The intention never was to not return but I kept my plans lose so I could see how I felt about being a SAHM. I went on maternity leave back in July, my boy was due in August. He is only 11 weeks old now and I’ve already made my decision – does that make me a bad parent? No, but after reading various articles online people sure act like it. There seems to be a lot of guilt associated with making the decision to put your children into some form of care, especially when they’re under 12 months old.

I am going to admit, before I became a parent I used to always wonder what SAHM’s did, I used to think they had it easy. Um, they don’t. Caring for a small human day/night is fucking hard work. My decision to return to work is not because I can’t hack it, I know many don’t have a choice and simply have to return to work because they financially can’t afford to stay home. In the industry I am in, I am lucky to be able to work 1-2 days from home and will look to find suitable care for my child 3 days per week. This is going to be hard for me, due to the guilt I feel from others responses such as “oh wow, you’re going back to work?”, “but he will only be 6 months old”, “what if you miss his first steps?”. Yes, thank you captain obvious.

I am doing what long term is the best option for me and my child. I need adult conversations, I need to be challenged and I want to continue building my career whilst providing for my family.  For some people, like me, being at home all the time can get really lonely, yes – you have your wee one there but if you’re accustomed to the camaraderie of being around other adults, the drastic change can lead to bad feelings.
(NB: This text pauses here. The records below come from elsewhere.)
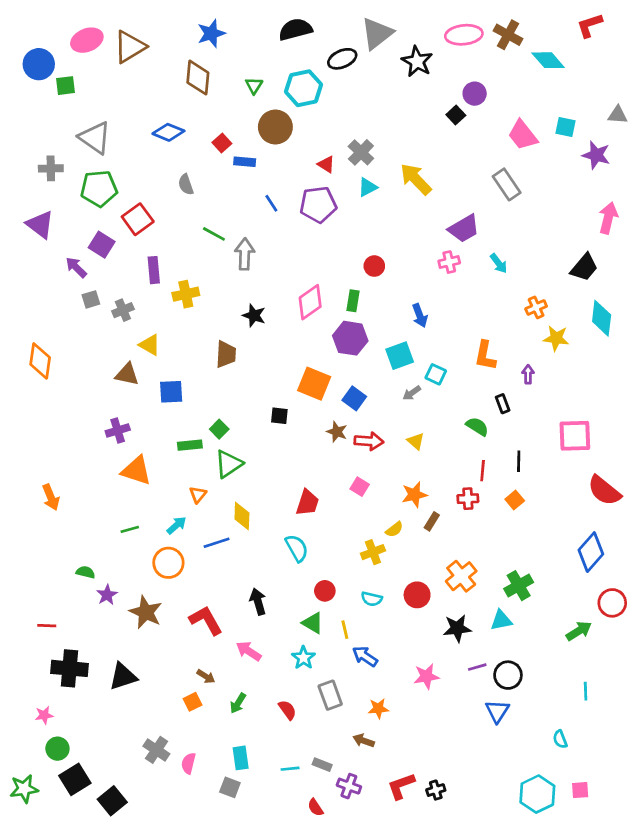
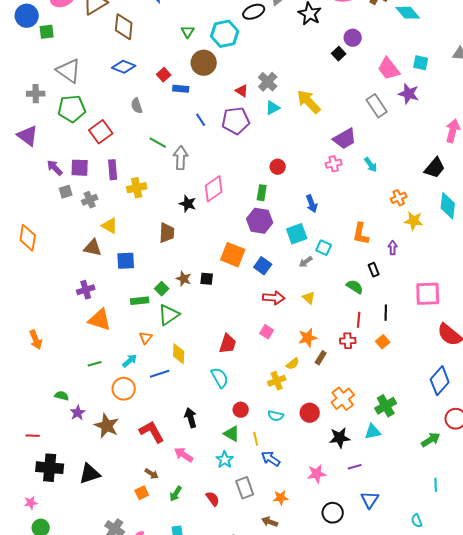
brown diamond: (198, 78) -> (124, 27), moved
purple star: (596, 155) -> (409, 94), moved
purple square: (102, 245) -> (80, 168), moved, turned -30
pink diamond: (310, 302) -> (214, 189), moved
brown star: (337, 432) -> (184, 279), moved
black circle: (508, 675) -> (333, 513), moved

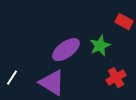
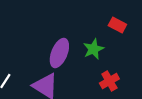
purple ellipse: (66, 50) -> (59, 53), turned -32

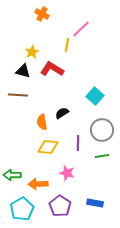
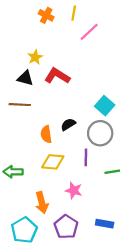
yellow line: (67, 45) -> (74, 13), moved
gray circle: (102, 130) -> (100, 133), moved
green arrow: (12, 175) -> (13, 172), moved
orange arrow: (38, 184) -> (42, 203), turned -102

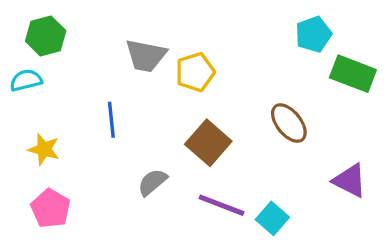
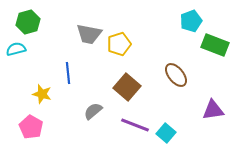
yellow star: (44, 149) -> (42, 94), moved
purple triangle: (350, 181) -> (213, 110), turned -35

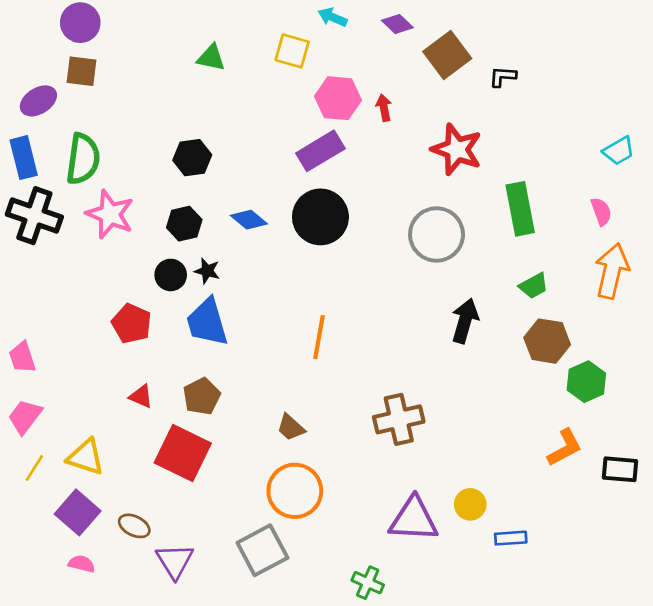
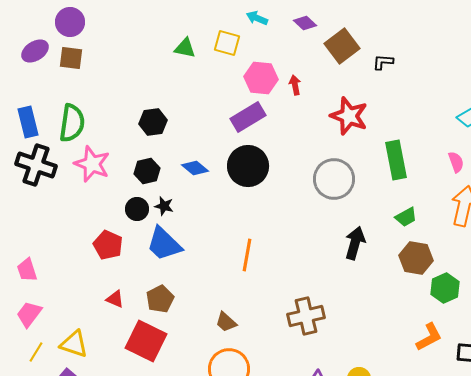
green triangle: (211, 58) -> (185, 48), moved
purple ellipse: (38, 101) -> (35, 51), moved
blue trapezoid: (207, 322) -> (164, 244), turned -30

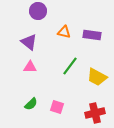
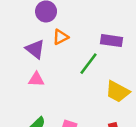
orange triangle: (64, 32) -> (61, 37), moved, turned -40
green line: (70, 66) -> (88, 64), moved

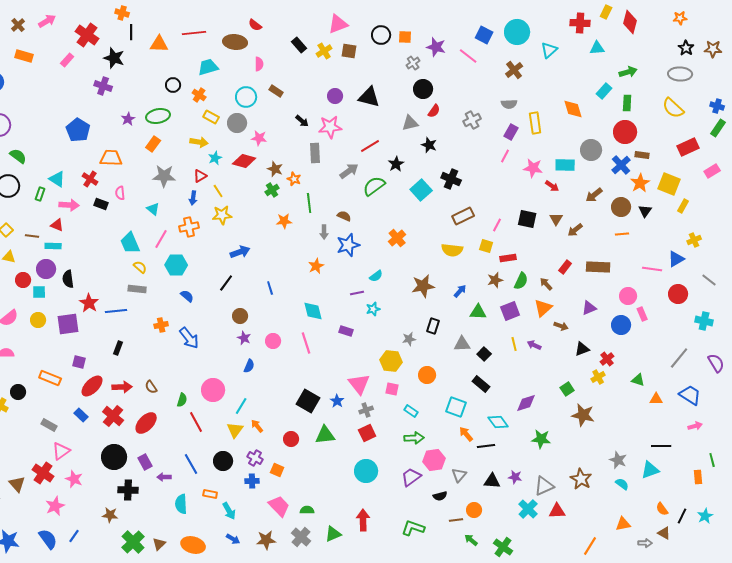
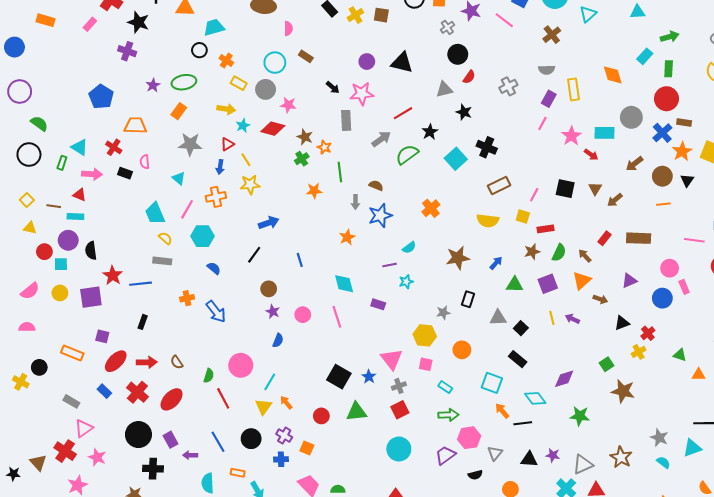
cyan trapezoid: (208, 67) -> (214, 27), moved
pink star: (533, 168) -> (571, 136), turned 30

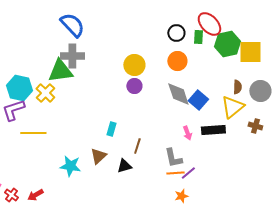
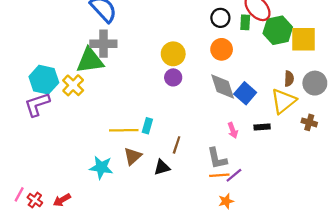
black rectangle: (213, 130) -> (262, 127), size x0.6
yellow line: (33, 133) -> (124, 130), moved

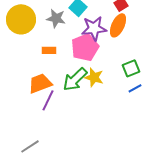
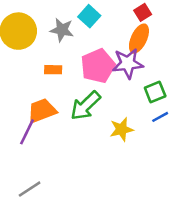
purple star: (94, 28) -> (128, 63), moved
yellow star: (94, 77) -> (122, 129), moved, turned -30
purple line: (48, 100) -> (27, 132), moved

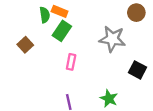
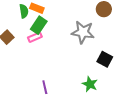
pink rectangle: (71, 62) -> (35, 37), moved, turned 56
green star: (109, 99) -> (90, 84), moved

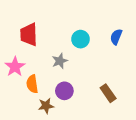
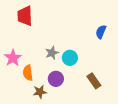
red trapezoid: (29, 34) -> (25, 16), moved
cyan circle: (80, 39) -> (70, 58), moved

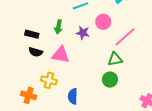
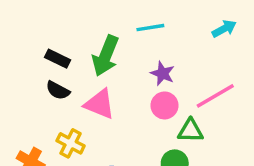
pink circle: (103, 22) -> (165, 105), moved
green arrow: (58, 27) -> (106, 56), size x1.6
purple star: (83, 33) -> (163, 73), moved

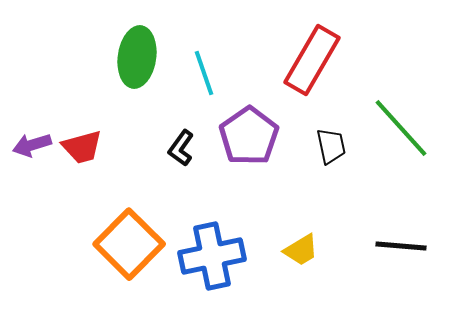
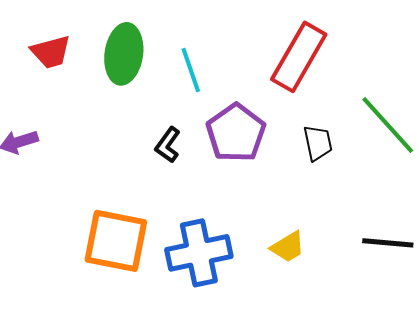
red trapezoid: (82, 147) -> (51, 52), moved
orange square: (129, 244) -> (116, 241), turned -34

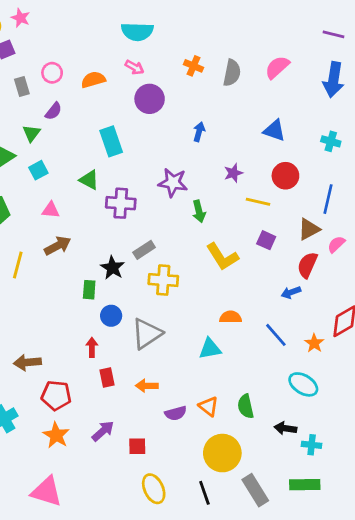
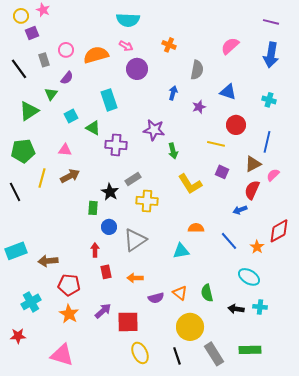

Endless dirty nappies and washing becomes frustrating and its hard to find a sense of accomplishment.

I know I have a few close friends who have found themselves in similar situations. We’re good mums and our children will thank us one day. If you’re facing the tough decision and are weighing up your options, do what feels right, if you enjoy being a SAHM – I take my hat off to you, do whatever possible to stay home with your little one, look into work that you can from home. If you aren’t enjoying it, it’s OK to return to work, your child isn’t going to love you any less.